VMware Tanzu Platform
There is at least one deployment that is still recorded in Credhub to be having leaf certs that are signed by an old version of a CA cert. This can be verified by running the `maestro topology` command and reviewing the output.
As an example, the leaf cert "/bosh_dns_health_client_tls", which is one of the certs named in the error message, has this section in the maestro topology output:
- name: /bosh_dns_health_client_tls
certificate_id: CERTID123
signed_by: /opsmgr/bosh_dns/tls_ca
versions:
- version_id: yyy
active: true
signed_by_version: 1111
deployment_names:
- bosh-health
- cf-5555
- service-instance_6666
- service-instance_7777
- service-instance_8888
generated: true
valid_until: 2029-05-28T16:38:08Z
- version_id: xxx
active: true
signed_by_version: 1111
deployment_names:
- service-instance_aaa
- service-instance_bbb
- service-instance_ccc
generated: true
valid_until: 2027-04-05T09:15:24Z
In the above, there are two active versions of the "/bosh_dns_health_client_tls" cert. The version 'xxx' of that cert is being used by three deployments (service-instance_aaa, service-instance_bbb and service-instance_ccc) and it has a validity end date that is earlier than the other version, and so it could be suspected that this cert (version 'xxx') is the older cert and should no longer be used by any deployments if an Apply Changes (with upgrade all service instances errand enabled) was recently done. The deployments, still using the old cert, could be failed deployments that doesn't have any VM's. These could be service instance deployments that failed during their creation stage.

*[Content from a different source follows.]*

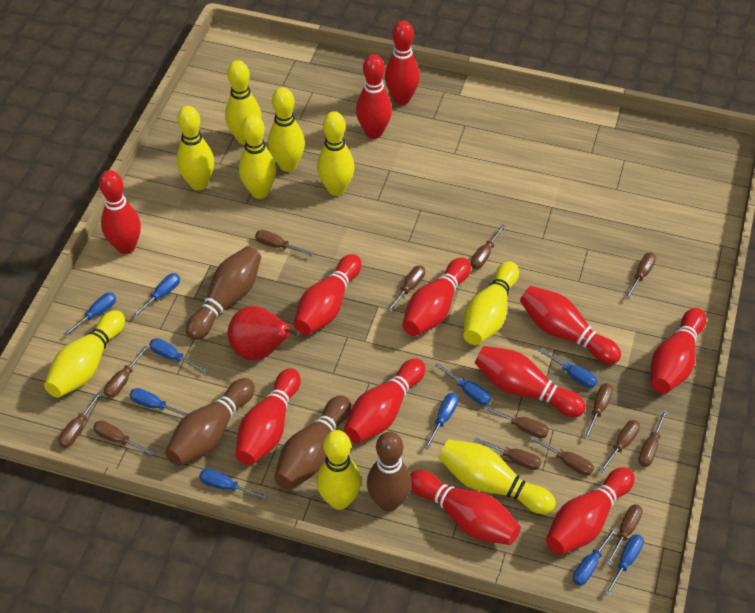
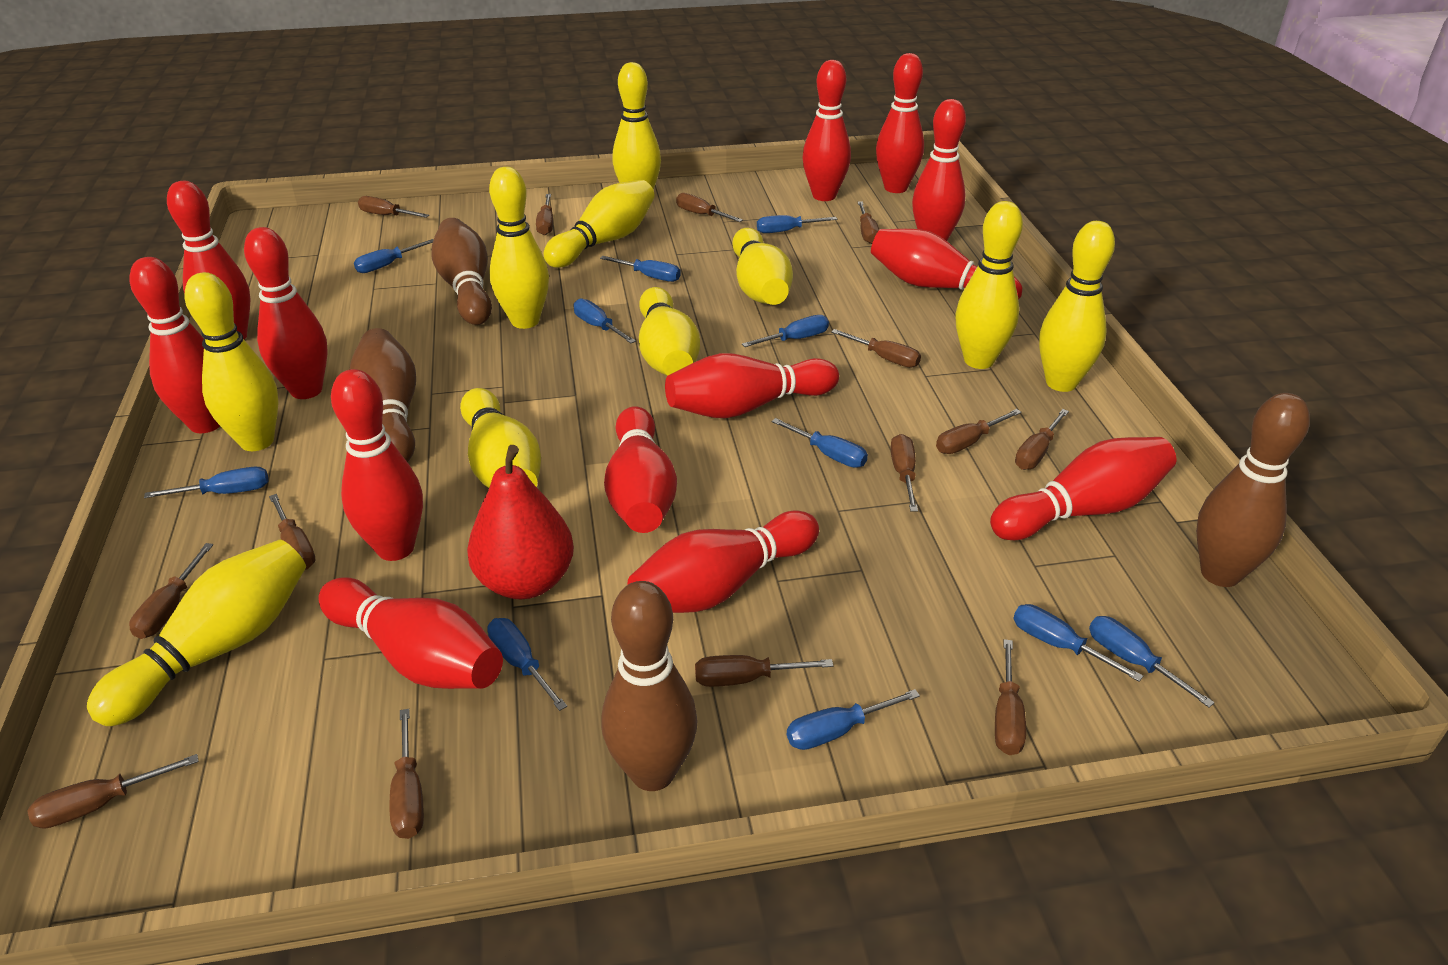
blue screwdriver: [64,292,116,336] [129,388,188,416] [132,273,180,318] [149,338,206,373] [199,469,267,499] [424,393,458,449] [435,363,491,405] [538,348,597,388] [573,527,617,586] [605,534,644,596] = 10 -> [144,467,269,498] [354,239,433,273] [487,618,567,711] [574,298,636,343] [600,256,681,282] [742,315,829,347] [757,215,837,233] [772,418,868,468] [787,689,920,750] [1013,604,1143,682] [1089,616,1215,708] = 11
red bowling pin: [99,170,141,254] [235,368,301,465] [294,254,362,335] [344,358,425,443] [356,54,392,139] [385,21,420,105] [402,257,471,336] [411,470,521,545] [475,346,586,417] [520,286,621,364] [546,467,635,555] [651,308,706,393] = 12 -> [129,257,220,433] [167,181,251,340] [244,227,328,399] [318,577,503,689] [331,369,423,561] [604,406,677,533] [627,511,819,613] [665,353,839,418] [802,60,851,201] [871,229,1022,300] [876,53,924,193] [912,99,966,241] [990,437,1176,540] = 13
yellow bowling pin: [44,310,125,398] [176,106,214,190] [225,60,261,145] [239,114,276,199] [268,87,305,172] [316,430,361,510] [317,111,355,196] [439,439,556,514] [463,261,519,345] = 9 -> [87,540,306,726] [185,272,279,451] [460,388,541,488] [489,167,549,329] [544,180,655,268] [613,62,661,190] [639,287,700,376] [732,228,793,305] [955,201,1023,369] [1039,221,1115,392] = 10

If the service instance deployment does not have any VM's running, and if running `bosh manifest -d $deployment` doesn't have any output, then it is safe to assume that these are failed service instance deployments. If these are failed deployments, then these can be deleted by running the following command on each one:
bosh -d $service_instance_name delete-deployment
Once those deployments are deleted, run the maestro topology again and the output should no longer show those deployments and then there should only be one active cert that has deployments. If so, then run the step again to activate the Ops Manager Root CA to resume the procedure to rotate it.